> _PROBLEM DESCRIPTION_:
Repeat the entries below exactly, missing none.
+++ SUPPLIED MATERIAL
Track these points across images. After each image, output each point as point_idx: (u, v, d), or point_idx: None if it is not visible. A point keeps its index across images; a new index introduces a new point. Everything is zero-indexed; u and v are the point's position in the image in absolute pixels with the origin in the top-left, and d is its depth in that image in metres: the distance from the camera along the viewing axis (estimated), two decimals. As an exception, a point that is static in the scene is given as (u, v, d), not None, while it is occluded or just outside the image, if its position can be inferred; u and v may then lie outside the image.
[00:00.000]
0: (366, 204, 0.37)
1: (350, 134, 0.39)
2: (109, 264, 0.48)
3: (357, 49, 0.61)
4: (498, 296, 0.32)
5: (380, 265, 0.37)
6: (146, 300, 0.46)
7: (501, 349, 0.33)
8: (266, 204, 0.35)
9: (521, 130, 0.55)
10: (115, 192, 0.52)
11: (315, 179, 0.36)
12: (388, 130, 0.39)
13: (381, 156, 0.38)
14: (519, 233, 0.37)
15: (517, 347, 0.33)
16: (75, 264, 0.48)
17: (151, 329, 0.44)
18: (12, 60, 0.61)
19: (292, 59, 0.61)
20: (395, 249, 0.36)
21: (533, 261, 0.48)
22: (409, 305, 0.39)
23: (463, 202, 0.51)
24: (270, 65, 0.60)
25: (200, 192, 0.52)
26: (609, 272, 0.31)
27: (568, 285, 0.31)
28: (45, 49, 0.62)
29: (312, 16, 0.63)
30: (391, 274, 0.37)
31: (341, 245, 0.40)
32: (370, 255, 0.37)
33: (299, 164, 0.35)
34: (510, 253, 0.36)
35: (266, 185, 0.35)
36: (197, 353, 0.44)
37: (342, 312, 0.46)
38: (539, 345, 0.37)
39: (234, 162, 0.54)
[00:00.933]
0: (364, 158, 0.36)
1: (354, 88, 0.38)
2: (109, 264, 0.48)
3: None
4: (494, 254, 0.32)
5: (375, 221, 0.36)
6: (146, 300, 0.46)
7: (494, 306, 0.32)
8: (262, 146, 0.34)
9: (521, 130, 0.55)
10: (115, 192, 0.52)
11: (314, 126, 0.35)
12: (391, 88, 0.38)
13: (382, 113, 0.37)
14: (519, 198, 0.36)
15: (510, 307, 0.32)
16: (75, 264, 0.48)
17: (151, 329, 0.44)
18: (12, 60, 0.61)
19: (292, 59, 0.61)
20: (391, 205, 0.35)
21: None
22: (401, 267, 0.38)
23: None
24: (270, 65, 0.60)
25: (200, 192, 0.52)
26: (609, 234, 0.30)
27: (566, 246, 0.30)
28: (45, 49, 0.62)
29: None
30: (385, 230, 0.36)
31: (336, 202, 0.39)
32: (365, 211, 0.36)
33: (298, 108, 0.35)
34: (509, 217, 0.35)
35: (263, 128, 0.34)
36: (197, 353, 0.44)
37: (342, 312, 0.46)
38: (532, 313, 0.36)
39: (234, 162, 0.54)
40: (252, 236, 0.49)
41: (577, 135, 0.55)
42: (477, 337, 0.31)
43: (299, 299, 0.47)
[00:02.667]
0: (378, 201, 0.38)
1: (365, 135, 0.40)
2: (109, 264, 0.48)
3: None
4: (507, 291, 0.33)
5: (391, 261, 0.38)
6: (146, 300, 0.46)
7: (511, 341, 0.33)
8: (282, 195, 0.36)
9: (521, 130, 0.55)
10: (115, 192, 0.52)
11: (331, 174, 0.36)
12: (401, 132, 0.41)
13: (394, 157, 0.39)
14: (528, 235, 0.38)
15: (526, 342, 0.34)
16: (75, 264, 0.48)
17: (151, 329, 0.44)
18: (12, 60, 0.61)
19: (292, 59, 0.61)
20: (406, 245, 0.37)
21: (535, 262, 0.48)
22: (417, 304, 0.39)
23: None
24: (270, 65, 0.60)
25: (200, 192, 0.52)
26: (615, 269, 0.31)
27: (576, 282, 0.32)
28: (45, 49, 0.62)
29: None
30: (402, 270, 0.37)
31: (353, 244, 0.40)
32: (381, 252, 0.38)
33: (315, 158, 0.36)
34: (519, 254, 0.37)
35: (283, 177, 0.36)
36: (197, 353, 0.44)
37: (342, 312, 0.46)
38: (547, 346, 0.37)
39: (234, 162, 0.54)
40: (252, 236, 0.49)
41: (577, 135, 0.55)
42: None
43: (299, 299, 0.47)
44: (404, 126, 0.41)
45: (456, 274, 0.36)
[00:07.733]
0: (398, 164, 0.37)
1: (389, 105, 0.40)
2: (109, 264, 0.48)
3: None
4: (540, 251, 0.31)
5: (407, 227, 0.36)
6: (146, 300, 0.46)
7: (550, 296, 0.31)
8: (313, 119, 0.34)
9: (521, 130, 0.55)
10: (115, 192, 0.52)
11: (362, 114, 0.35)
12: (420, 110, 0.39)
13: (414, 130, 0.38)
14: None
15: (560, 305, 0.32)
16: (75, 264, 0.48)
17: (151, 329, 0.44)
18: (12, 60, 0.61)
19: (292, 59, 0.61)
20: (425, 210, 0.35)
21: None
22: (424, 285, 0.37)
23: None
++++++
> _WRITTEN SOLUTION_:
Track these points across images. After each image, output each point as point_idx: (u, v, d), or point_idx: None if it is not visible. A point keeps its index across images; a new index introduces a new point. Everything is zero-indexed; u and v are the point's position in the image in absolute pixels with the origin in the top-left, and d is its depth in that image in metres: the distance from the camera along the viewing axis (estimated), two decimals. As an exception, a point that is static in the scene is given as (u, v, d), not None, while it is occluded or just outside the image, if its position can be inferred; u and v may then lie outside the image.
[00:00.000]
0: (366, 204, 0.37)
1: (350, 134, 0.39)
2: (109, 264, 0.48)
3: (357, 49, 0.61)
4: (498, 296, 0.32)
5: (380, 265, 0.37)
6: (146, 300, 0.46)
7: (501, 349, 0.33)
8: (266, 204, 0.35)
9: (521, 130, 0.55)
10: (115, 192, 0.52)
11: (315, 179, 0.36)
12: (388, 130, 0.39)
13: (381, 156, 0.38)
14: (519, 233, 0.37)
15: (517, 347, 0.33)
16: (75, 264, 0.48)
17: (151, 329, 0.44)
18: (12, 60, 0.61)
19: (292, 59, 0.61)
20: (395, 249, 0.36)
21: (533, 261, 0.48)
22: (409, 305, 0.39)
23: (463, 202, 0.51)
24: (270, 65, 0.60)
25: (200, 192, 0.52)
26: (609, 272, 0.31)
27: (568, 285, 0.31)
28: (45, 49, 0.62)
29: (312, 16, 0.63)
30: (391, 274, 0.37)
31: (341, 245, 0.40)
32: (370, 255, 0.37)
33: (299, 164, 0.35)
34: (510, 253, 0.36)
35: (266, 185, 0.35)
36: (197, 353, 0.44)
37: (342, 312, 0.46)
38: (539, 345, 0.37)
39: (234, 162, 0.54)
[00:00.933]
0: (364, 158, 0.36)
1: (354, 88, 0.38)
2: (109, 264, 0.48)
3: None
4: (494, 254, 0.32)
5: (375, 221, 0.36)
6: (146, 300, 0.46)
7: (494, 306, 0.32)
8: (262, 146, 0.34)
9: (521, 130, 0.55)
10: (115, 192, 0.52)
11: (314, 126, 0.35)
12: (391, 88, 0.38)
13: (382, 113, 0.37)
14: (519, 198, 0.36)
15: (510, 307, 0.32)
16: (75, 264, 0.48)
17: (151, 329, 0.44)
18: (12, 60, 0.61)
19: (292, 59, 0.61)
20: (391, 205, 0.35)
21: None
22: (401, 267, 0.38)
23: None
24: (270, 65, 0.60)
25: (200, 192, 0.52)
26: (609, 234, 0.30)
27: (566, 246, 0.30)
28: (45, 49, 0.62)
29: None
30: (385, 230, 0.36)
31: (336, 202, 0.39)
32: (365, 211, 0.36)
33: (298, 108, 0.35)
34: (509, 217, 0.35)
35: (263, 128, 0.34)
36: (197, 353, 0.44)
37: (342, 312, 0.46)
38: (532, 313, 0.36)
39: (234, 162, 0.54)
40: (252, 236, 0.49)
41: (577, 135, 0.55)
42: (477, 337, 0.31)
43: (299, 299, 0.47)
[00:02.667]
0: (378, 201, 0.38)
1: (365, 135, 0.40)
2: (109, 264, 0.48)
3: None
4: (507, 291, 0.33)
5: (391, 261, 0.38)
6: (146, 300, 0.46)
7: (511, 341, 0.33)
8: (282, 195, 0.36)
9: (521, 130, 0.55)
10: (115, 192, 0.52)
11: (331, 174, 0.36)
12: (401, 132, 0.41)
13: (394, 157, 0.39)
14: (528, 235, 0.38)
15: (526, 342, 0.34)
16: (75, 264, 0.48)
17: (151, 329, 0.44)
18: (12, 60, 0.61)
19: (292, 59, 0.61)
20: (406, 245, 0.37)
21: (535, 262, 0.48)
22: (417, 304, 0.39)
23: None
24: (270, 65, 0.60)
25: (200, 192, 0.52)
26: (615, 269, 0.31)
27: (576, 282, 0.32)
28: (45, 49, 0.62)
29: None
30: (402, 270, 0.37)
31: (353, 244, 0.40)
32: (381, 252, 0.38)
33: (315, 158, 0.36)
34: (519, 254, 0.37)
35: (283, 177, 0.36)
36: (197, 353, 0.44)
37: (342, 312, 0.46)
38: (547, 346, 0.37)
39: (234, 162, 0.54)
40: (252, 236, 0.49)
41: (577, 135, 0.55)
42: None
43: (299, 299, 0.47)
44: (404, 126, 0.41)
45: (456, 274, 0.36)
[00:07.733]
0: (398, 164, 0.37)
1: (389, 105, 0.40)
2: (109, 264, 0.48)
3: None
4: (540, 251, 0.31)
5: (407, 227, 0.36)
6: (146, 300, 0.46)
7: (550, 296, 0.31)
8: (313, 119, 0.34)
9: (521, 130, 0.55)
10: (115, 192, 0.52)
11: (362, 114, 0.35)
12: (420, 110, 0.39)
13: (414, 130, 0.38)
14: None
15: (560, 305, 0.32)
16: (75, 264, 0.48)
17: (151, 329, 0.44)
18: (12, 60, 0.61)
19: (292, 59, 0.61)
20: (425, 210, 0.35)
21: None
22: (424, 285, 0.37)
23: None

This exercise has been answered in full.